---- EXTRAIT DU TEXTE

I - Avant d'aller plus loin, je ferai une remarque préalable : puisque nous trouvons légitime d'adresser aux autres peuples et dirigeants, conseils et admonestations, commençons par vérifier que nous sommes chez nous à la hauteur de ce que nous exigeons des autres. Comment faire encore mieux chez nous en Europe ? Certes, les droits les plus divers y sont déjà garantis dans nos pays par des instruments juridiques nombreux et perfectionnés. Nous nous sommes habitués à subir la critique et l'investigation. De plus, les trois institutions européennes viennent la semaine dernière de proclamer à Nice une Charte des droits fondamentaux, texte clair qui marquera les esprits. Je l'ai signée pour le Conseil, au nom de la Présidence. Par cette Charte, l'Union européenne manifeste qu'elle n'est pas seulement un grand marché mais aussi une communauté fondée sur des valeurs communes. Je rappelle que la rédaction de la Charte a été le fruit d'un travail fécond et original, auquel ont contribué outre les représentants des gouvernements, les parlements, les associations multiples. Ce texte va loin puisqu'il définit avec clarté parmi les droits affirmés, des droits sociaux - malgré l'opposition initiale de certains pays - ainsi que de nouveaux aspects des Droits de l'Homme relatifs notamment à l'usage d'Internet, à l'environnement, à la bioéthique. Elle nous a permis enfin de confirmer certains acquis, dont on oublie trop souvent qu'ils sont récents, comme l'abolition de la peine de mort.
L'affirmation d'une conscience collective européenne est essentielle pour l'avenir, pour notre cohésion, pour nous permettre de progresser encore, d'exercer dans le monde une influence positive ou à l'inverse de résister à des dérapages toujours possibles. C'est pourquoi l'Union européenne a perfectionné à Nice son mécanisme d'alerte précoce en cas de menace sur ses valeurs fondamentales, dans l'un de ses pays membres. Par ailleurs, elle prépare activement la prochaine Conférence mondiale contre le racisme.

--------

§ À FAIRE:
a) Dans l'extrait sur la Charte des droits fondamentaux, dans quelle ville les trois institutions européennes ont-elles proclamé cette Charte, s'il vous plaît ?
b) Reprenez le passage de l'extrait sur la Charte des droits fondamentaux allant de « L'affirmation d'une conscience » à « contre le racisme. », en renommant « Union européenne » en « UE ».

---- DONNÉES ENREGISTRÉES

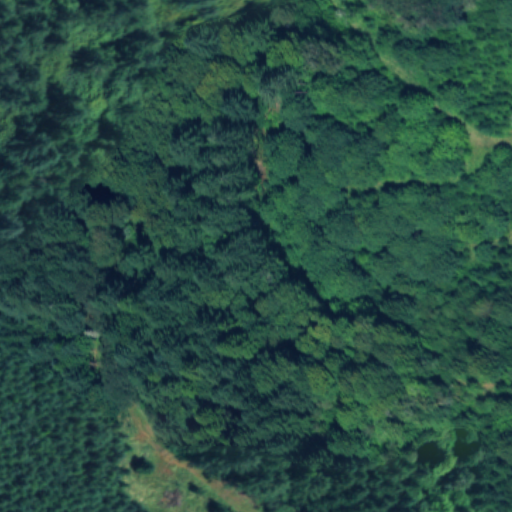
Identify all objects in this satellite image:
road: (412, 83)
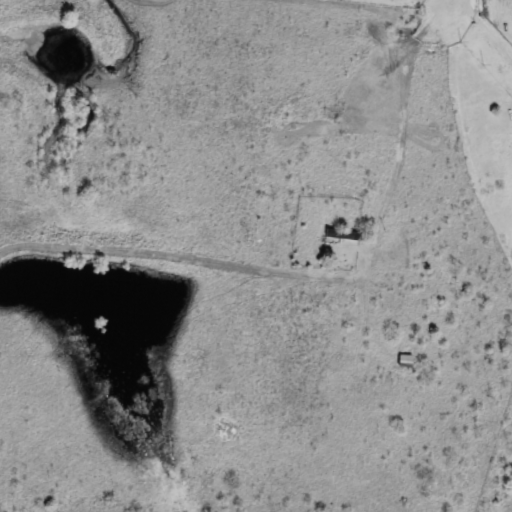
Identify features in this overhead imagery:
road: (429, 6)
road: (481, 28)
road: (508, 62)
road: (396, 123)
building: (341, 235)
building: (341, 235)
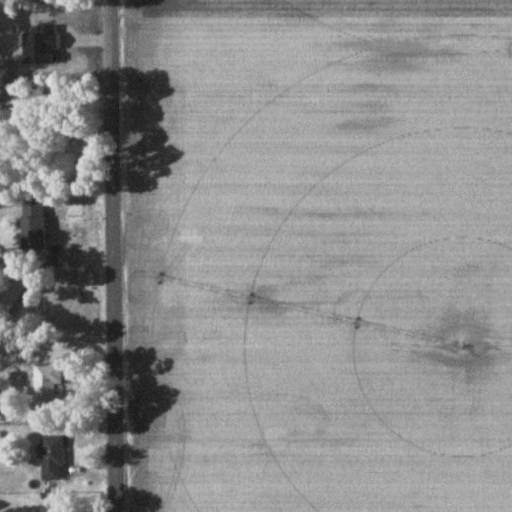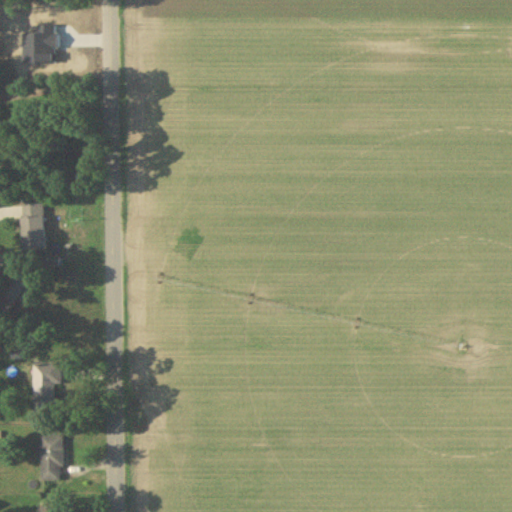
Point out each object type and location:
building: (36, 226)
road: (112, 256)
building: (15, 288)
building: (48, 388)
building: (54, 458)
building: (50, 509)
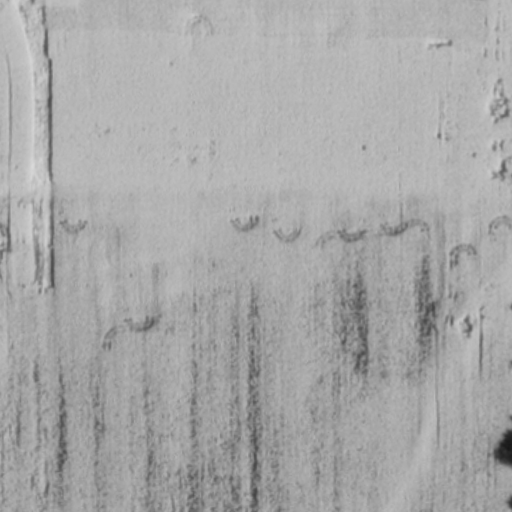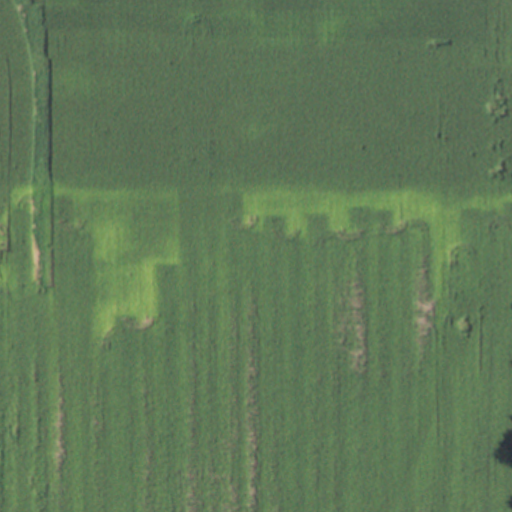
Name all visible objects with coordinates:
crop: (256, 256)
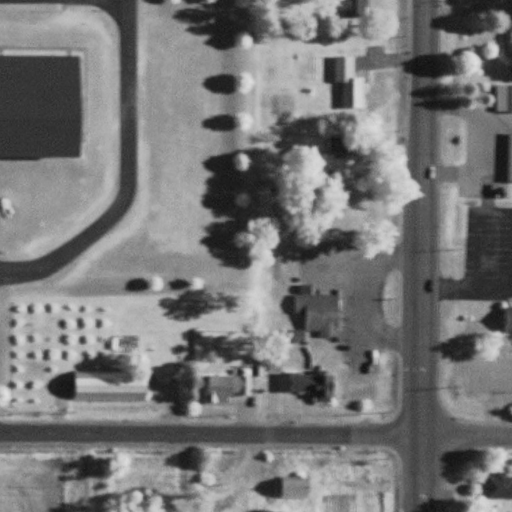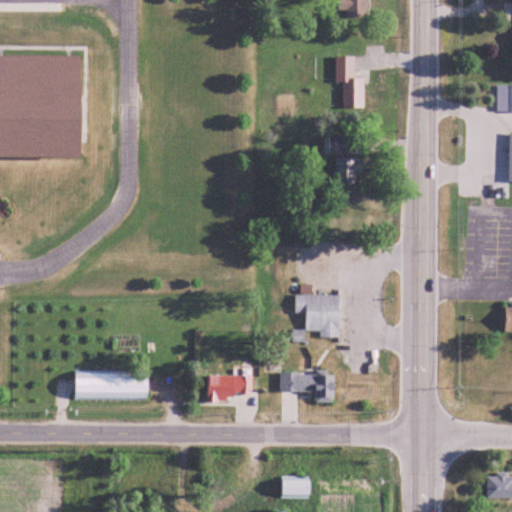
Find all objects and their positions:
building: (355, 8)
building: (350, 83)
building: (504, 98)
building: (41, 106)
building: (337, 144)
building: (510, 157)
building: (349, 171)
road: (420, 255)
building: (320, 314)
building: (509, 327)
building: (310, 385)
building: (112, 388)
building: (225, 389)
road: (209, 434)
road: (465, 437)
building: (499, 486)
building: (296, 488)
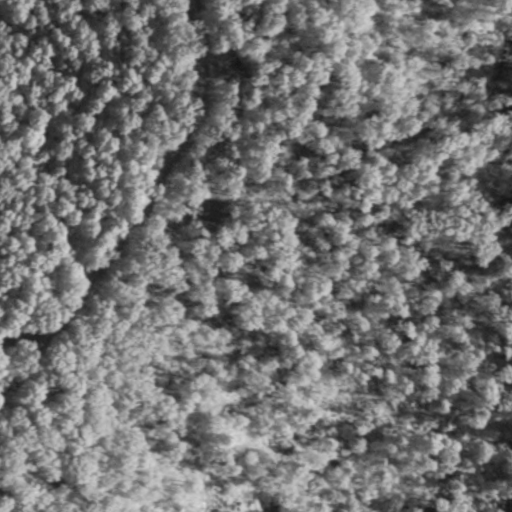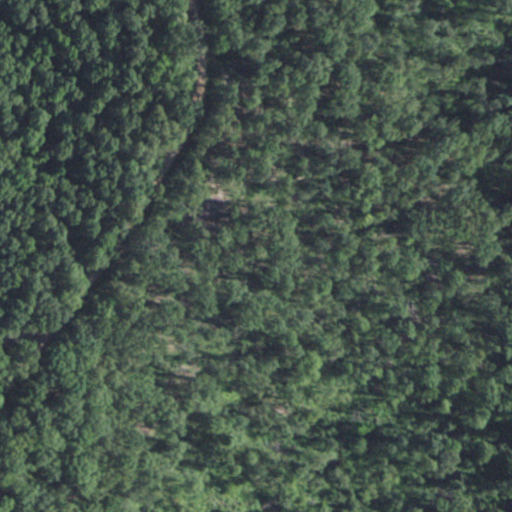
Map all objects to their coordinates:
road: (129, 201)
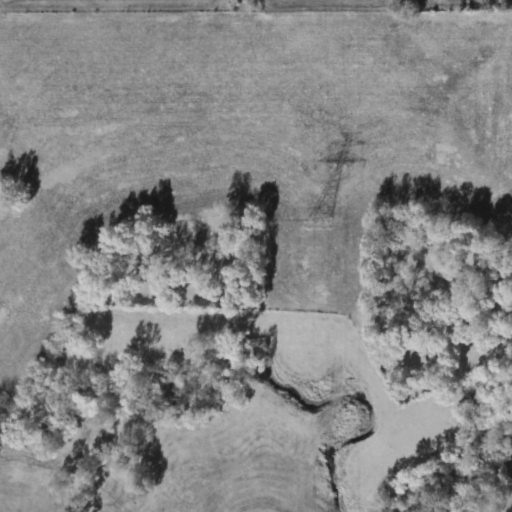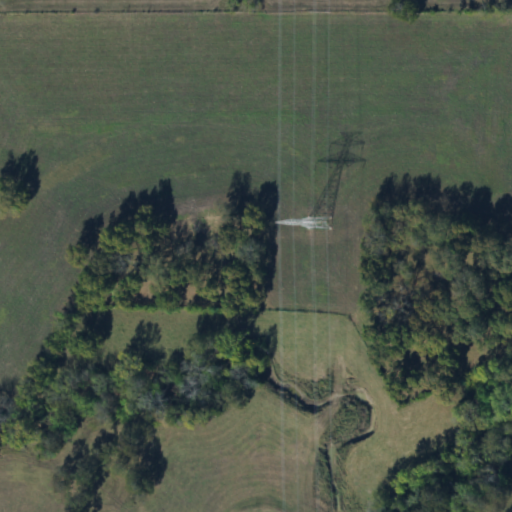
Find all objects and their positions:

--------

§ RÉPONSES PAR TÂCHE:
a) À Nice.

b)
L'affirmation d'une conscience collective européenne est essentielle pour l'avenir, pour notre cohésion, pour nous permettre de progresser encore, d'exercer dans le monde une influence positive ou à l'inverse de résister à des dérapages toujours possibles. C'est pourquoi l'UE a perfectionné à Nice son mécanisme d'alerte précoce en cas de menace sur ses valeurs fondamentales, dans l'un de ses pays membres. Par ailleurs, elle prépare activement la prochaine Conférence mondiale contre le racisme.